К нам с Ником подошли две сногсшибательные дамы в черных кожаных платьях, зашнурованных ярко красными лентами. Я сразу признала в них тех длинноволосых с ребенком. Их волосы были уложены в высокие, сильно залакированные прически, а накладные ресницы торчали на добрый дюйм. Ник их тоже сразу признал и восхитился от всей души. Но едва они приняли эффектные позы, мой кузен смазал все впечатление, спросив:
– А куда вы дели своего ребенка?
– Ларри с ним сидит. – Сказал тот, что слева.
– Ну, то есть, Лоретта. – добавил тот, что стоял справа. – С тех пор, как она изменила пол, материнские инстинкты у нее очень сильны.
Ник ненадолго онемел. Я воспользовалась этим, чтобы спросить их – впрочем, без особой надежды на успех, – не видели ли они Руперта.
– Руперт волшебник? – спросили они хором, своими интригующе-хриплыми голосами.
Один из них добавил:
– О, я в него практически влюблена – он такой прямой и честный !
Второй подумал и сказал, что видел, как Ванаблес входил в комнату, где исполняли филк.
И оба продефилировали прочь на своих шестидюймовых каблуках. Я даже позавидовала – вот так вилять бедрами на таких ходулях, да еще и в узкой кожаной юбке! – как им удается сохранять равновесие?
Ник сказал:
– Кажется, я знаю, кто из них мужчина, а кто женщина. Ты можешь различить?
– Чтоб мне пером порасти , если я в этом разбираюсь! – ответила я.
– Они оба такие красивые… Но у их ребенка будет ооочень странное воспитание.
– Да, на самом деле любое воспитание очень странное, так что не волнуйся, выживет как-нибудь.
У Ника был свой способ искать комнату филка.
– Где-то это тут должно быть. В конце коридора.
Там оказалась почти пустая комната с хорошим музыкальным оборудованием, беспорядочно расставленным по углам. Руперт и Мервин Турлесс сидели напротив друг друга на стульях и о чем-то разговаривали в полголоса. Заметив в дверях наши с Ником физиономии, Турлесс возмущенно завопил:
– Вы что, хотите меня отовсюду выжить что ли? Убирайтесь. Идите танцевать свой танец с саблями куда-нибудь еще .

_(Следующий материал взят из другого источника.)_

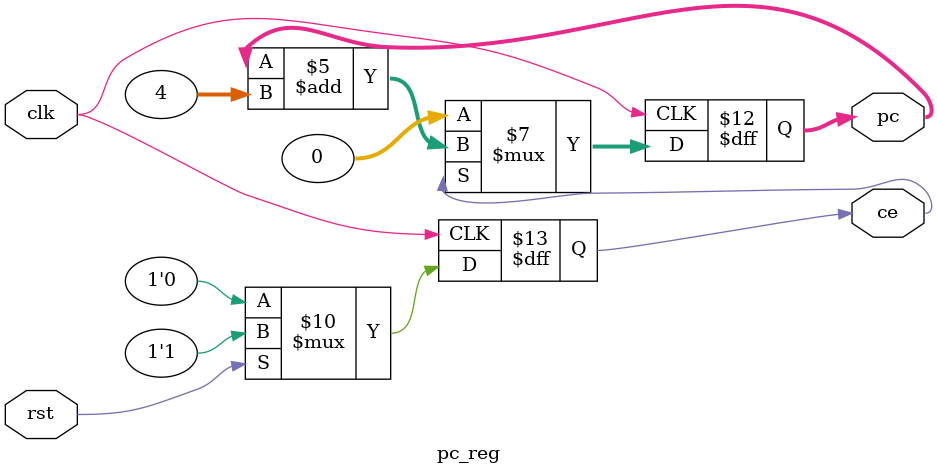
<source format=v>
module pc_reg(
    input wire clk,
    input wire rst,
    output reg[31:0] pc,
    output reg ce
);

always @(posedge clk) begin
    if (rst == 0) begin
        ce <= 0;
    end else begin
        ce <= 1;
    end 
end

always @(posedge clk) begin
    if (ce == 0) begin
        pc <= 0;
    end else begin
        pc <= pc + 4;
    end 
end

endmodule
</source>
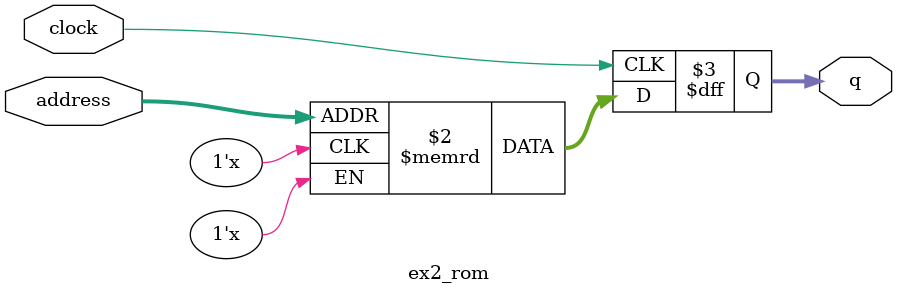
<source format=sv>
module ex2_rom (
	input logic clock,
	input logic [9:0] address,
	output logic [3:0] q
);

logic [3:0] memory [0:1023] /* synthesis ram_init_file = "./ex2/ex2.mif" */;

always_ff @ (posedge clock) begin
	q <= memory[address];
end

endmodule

</source>
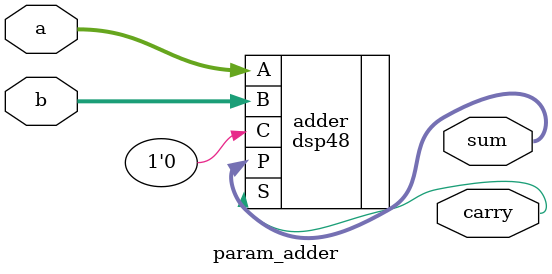
<source format=v>
module param_adder(
  input [WIDTH-1:0] a,
  input [WIDTH-1:0] b,
  output [WIDTH-1:0] sum,
  output carry
);

  parameter WIDTH = 8;

  dsp48  adder (
    .A(a),
    .B(b),
    .C(1'b0),
    .P(sum),
    .S(carry)
  );

endmodule
</source>
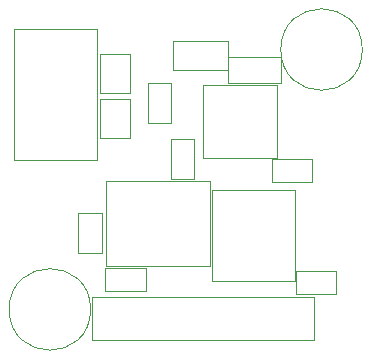
<source format=gbr>
%TF.GenerationSoftware,KiCad,Pcbnew,8.0.4*%
%TF.CreationDate,2024-10-25T14:16:06-05:00*%
%TF.ProjectId,weather-station-rtd,77656174-6865-4722-9d73-746174696f6e,rev?*%
%TF.SameCoordinates,Original*%
%TF.FileFunction,Other,User*%
%FSLAX46Y46*%
G04 Gerber Fmt 4.6, Leading zero omitted, Abs format (unit mm)*
G04 Created by KiCad (PCBNEW 8.0.4) date 2024-10-25 14:16:06*
%MOMM*%
%LPD*%
G01*
G04 APERTURE LIST*
%ADD10C,0.050000*%
G04 APERTURE END LIST*
D10*
%TO.C,R1*%
X165120200Y-90883800D02*
X169550200Y-90883800D01*
X165120200Y-93113800D02*
X165120200Y-90883800D01*
X165120200Y-93113800D02*
X169550200Y-93113800D01*
X169550200Y-93113800D02*
X169550200Y-90883800D01*
%TO.C,JP3*%
X160450000Y-89500000D02*
X160450000Y-92000000D01*
X160450000Y-89500000D02*
X165050000Y-89500000D01*
X165050000Y-92000000D02*
X160450000Y-92000000D01*
X165050000Y-92000000D02*
X165050000Y-89500000D01*
%TO.C,C4*%
X170800000Y-109020000D02*
X174200000Y-109020000D01*
X170800000Y-110980000D02*
X170800000Y-109020000D01*
X174200000Y-109020000D02*
X174200000Y-110980000D01*
X174200000Y-110980000D02*
X170800000Y-110980000D01*
%TO.C,H1*%
X153450000Y-112250000D02*
G75*
G02*
X146550000Y-112250000I-3450000J0D01*
G01*
X146550000Y-112250000D02*
G75*
G02*
X153450000Y-112250000I3450000J0D01*
G01*
%TO.C,JP1*%
X154250000Y-97710000D02*
X154250000Y-94410000D01*
X154250000Y-97710000D02*
X156750000Y-97710000D01*
X156750000Y-94410000D02*
X154250000Y-94410000D01*
X156750000Y-94410000D02*
X156750000Y-97710000D01*
%TO.C,C3*%
X158270000Y-93050000D02*
X160230000Y-93050000D01*
X158270000Y-96450000D02*
X158270000Y-93050000D01*
X160230000Y-93050000D02*
X160230000Y-96450000D01*
X160230000Y-96450000D02*
X158270000Y-96450000D01*
%TO.C,R2*%
X160270000Y-97800000D02*
X162230000Y-97800000D01*
X160270000Y-101200000D02*
X160270000Y-97800000D01*
X162230000Y-97800000D02*
X162230000Y-101200000D01*
X162230000Y-101200000D02*
X160270000Y-101200000D01*
%TO.C,C1*%
X154700000Y-108770000D02*
X158100000Y-108770000D01*
X154700000Y-110730000D02*
X154700000Y-108770000D01*
X158100000Y-108770000D02*
X158100000Y-110730000D01*
X158100000Y-110730000D02*
X154700000Y-110730000D01*
%TO.C,U1*%
X163000000Y-93212500D02*
X163000000Y-99412500D01*
X163000000Y-99412500D02*
X169200000Y-99412500D01*
X169200000Y-93212500D02*
X163000000Y-93212500D01*
X169200000Y-99412500D02*
X169200000Y-93212500D01*
%TO.C,U3*%
X163750000Y-102150000D02*
X163750000Y-109850000D01*
X163750000Y-109850000D02*
X170750000Y-109850000D01*
X170750000Y-102150000D02*
X163750000Y-102150000D01*
X170750000Y-109850000D02*
X170750000Y-102150000D01*
%TO.C,J2*%
X147000000Y-88500000D02*
X147000000Y-99620000D01*
X147000000Y-99620000D02*
X154000000Y-99620000D01*
X154000000Y-88500000D02*
X147000000Y-88500000D01*
X154000000Y-99620000D02*
X154000000Y-88500000D01*
%TO.C,C5*%
X168800000Y-99520000D02*
X172200000Y-99520000D01*
X168800000Y-101480000D02*
X168800000Y-99520000D01*
X172200000Y-99520000D02*
X172200000Y-101480000D01*
X172200000Y-101480000D02*
X168800000Y-101480000D01*
%TO.C,C2*%
X152420000Y-104050000D02*
X154380000Y-104050000D01*
X152420000Y-107450000D02*
X152420000Y-104050000D01*
X154380000Y-104050000D02*
X154380000Y-107450000D01*
X154380000Y-107450000D02*
X152420000Y-107450000D01*
%TO.C,H2*%
X176450000Y-90250000D02*
G75*
G02*
X169550000Y-90250000I-3450000J0D01*
G01*
X169550000Y-90250000D02*
G75*
G02*
X176450000Y-90250000I3450000J0D01*
G01*
%TO.C,JP2*%
X154250000Y-93960000D02*
X154250000Y-90660000D01*
X154250000Y-93960000D02*
X156750000Y-93960000D01*
X156750000Y-90660000D02*
X154250000Y-90660000D01*
X156750000Y-90660000D02*
X156750000Y-93960000D01*
%TO.C,U2*%
X154750000Y-101400000D02*
X154750000Y-108600000D01*
X154750000Y-108600000D02*
X163550000Y-108600000D01*
X163550000Y-101400000D02*
X154750000Y-101400000D01*
X163550000Y-108600000D02*
X163550000Y-101400000D01*
%TO.C,J1*%
X153530000Y-111200000D02*
X153530000Y-114800000D01*
X153530000Y-114800000D02*
X172380000Y-114800000D01*
X172380000Y-111200000D02*
X153530000Y-111200000D01*
X172380000Y-114800000D02*
X172380000Y-111200000D01*
%TD*%
M02*

</source>
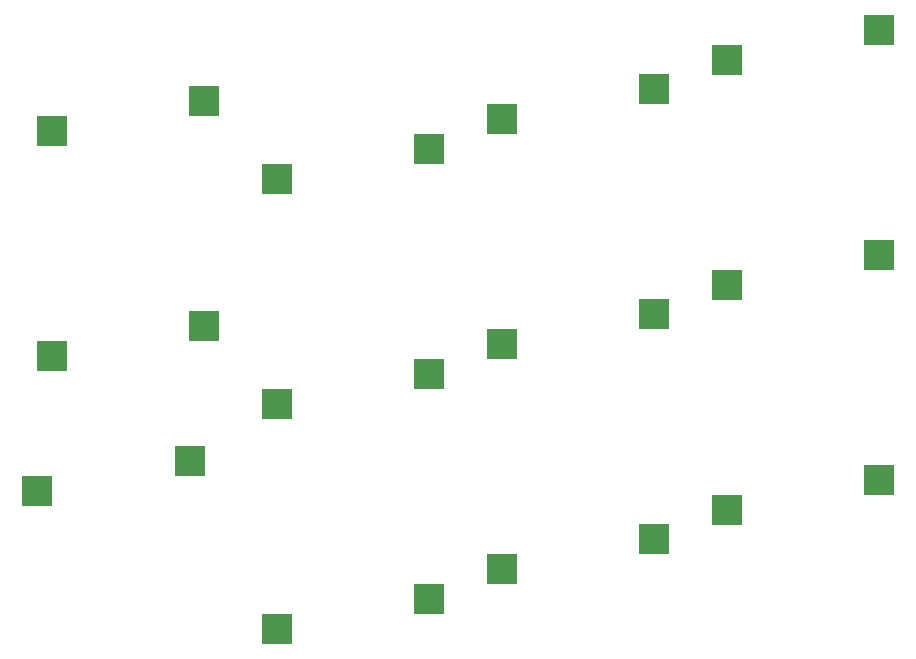
<source format=gbr>
G04 #@! TF.GenerationSoftware,KiCad,Pcbnew,(5.1.4)-1*
G04 #@! TF.CreationDate,2023-06-17T18:30:05-04:00*
G04 #@! TF.ProjectId,ThumbsUp,5468756d-6273-4557-902e-6b696361645f,rev?*
G04 #@! TF.SameCoordinates,Original*
G04 #@! TF.FileFunction,Paste,Bot*
G04 #@! TF.FilePolarity,Positive*
%FSLAX46Y46*%
G04 Gerber Fmt 4.6, Leading zero omitted, Abs format (unit mm)*
G04 Created by KiCad (PCBNEW (5.1.4)-1) date 2023-06-17 18:30:05*
%MOMM*%
%LPD*%
G04 APERTURE LIST*
%ADD10R,2.550000X2.500000*%
G04 APERTURE END LIST*
D10*
X50047789Y-531382952D03*
X37120789Y-533922952D03*
X50047790Y-550432952D03*
X37120790Y-552972952D03*
X88147789Y-559482952D03*
X75220789Y-562022952D03*
X88147789Y-540432952D03*
X75220789Y-542972952D03*
X88147790Y-521382952D03*
X75220790Y-523922952D03*
X69097790Y-564482952D03*
X56170790Y-567022952D03*
X69097789Y-545432952D03*
X56170789Y-547972952D03*
X69097789Y-526382953D03*
X56170789Y-528922953D03*
X50047789Y-569482952D03*
X37120789Y-572022952D03*
X16827789Y-560402952D03*
X29754789Y-557862952D03*
X30997790Y-546432952D03*
X18070790Y-548972952D03*
X30997789Y-527382953D03*
X18070789Y-529922953D03*
M02*

</source>
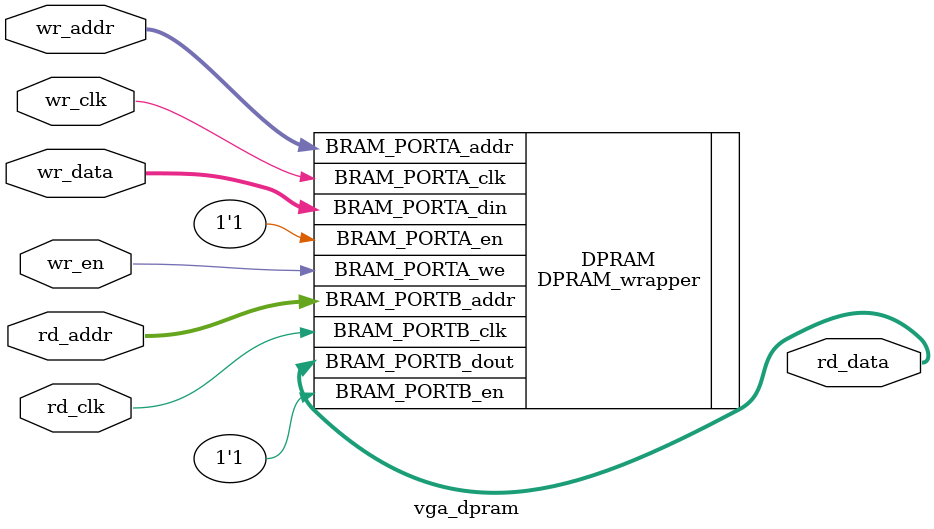
<source format=v>

/*

vga_dpram  VGA_BUFFER (
.wr_clk (  ),
.wr_en (  ),
.wr_addr (  ),
.wr_data (  ),

.rd_clk (  ),
.rd_addr (  ),
.rd_data (  )
);

*/

module vga_dpram(
        input wr_clk,wr_en,
        input [18:0] wr_addr,
        input [11:0]wr_data,
        input rd_clk,
        input [18:0] rd_addr,
        output   [11:0]  rd_data
    );


    DPRAM_wrapper DPRAM (
                      .BRAM_PORTA_addr( wr_addr ),
                      .BRAM_PORTA_clk( wr_clk ),
                      .BRAM_PORTA_din( wr_data ),
                      .BRAM_PORTA_en( 1'b1  ),
                      .BRAM_PORTA_we( wr_en ),

                      .BRAM_PORTB_addr( rd_addr ),
                      .BRAM_PORTB_clk( rd_clk ),
                      .BRAM_PORTB_dout( rd_data ),
                      .BRAM_PORTB_en( 1'b1  )
                  );

endmodule

</source>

Мы с виноватым видом захлопнули дверь и сели сторожить снаружи.
– Да все в порядке, – утешил меня Ник. – Мы поймаем этого Руперта-волшебника как только он выйдет оттуда.
Меня вдруг осенило:
– Боже мой! Так это комнату Турлесса отдал мне Рик Корри!
– Ну, ты не виновата, – попытался утешить меня Ник.
Мы подождали еще. Ник был почти что счастлив. Он открыл свой лэп-топ и принялся совершенствовать игру в Вантчестер, доводя ее до сложности Бристолии. Мне все меньше и меньше нравились наши посиделки. Официанты сновали мимо нас через дверь, замаскированную зеркалом, таскали туда-сюда коробки и стаканы для вечеринки с издателями. И все как один говорили только о музыке. Официантка, которой Ник заказал кукурузные хлопья, заявила:
– Нет, не то, чтобы я была против музыки. Но мне ужасно интересно, кому это нравится?
Потом мы заказали кофе и официант, который принес его, добавил свои три гроша:
– Жуть какая-то, а не музыка.
Через несколько минут я услышала эту самую музыку. Прямо из-за закрытой двери комнаты филка. Мне она не показалась особенно жуткой. Разве что я как-то не могла себе представить, чтобы Руперт Ванаблес и Марвин Турлесс вдруг уселись и начали играть на гитарах.
– Ник… – нерешительно сказала я.
Ник тоже прислушался и сказал:
– О, нет …
К гитарам присоединилось очевидно женское сопрано. Мы с Ником ринулись туда. В комнате были три женщины, и они уставились на нас во все глаза.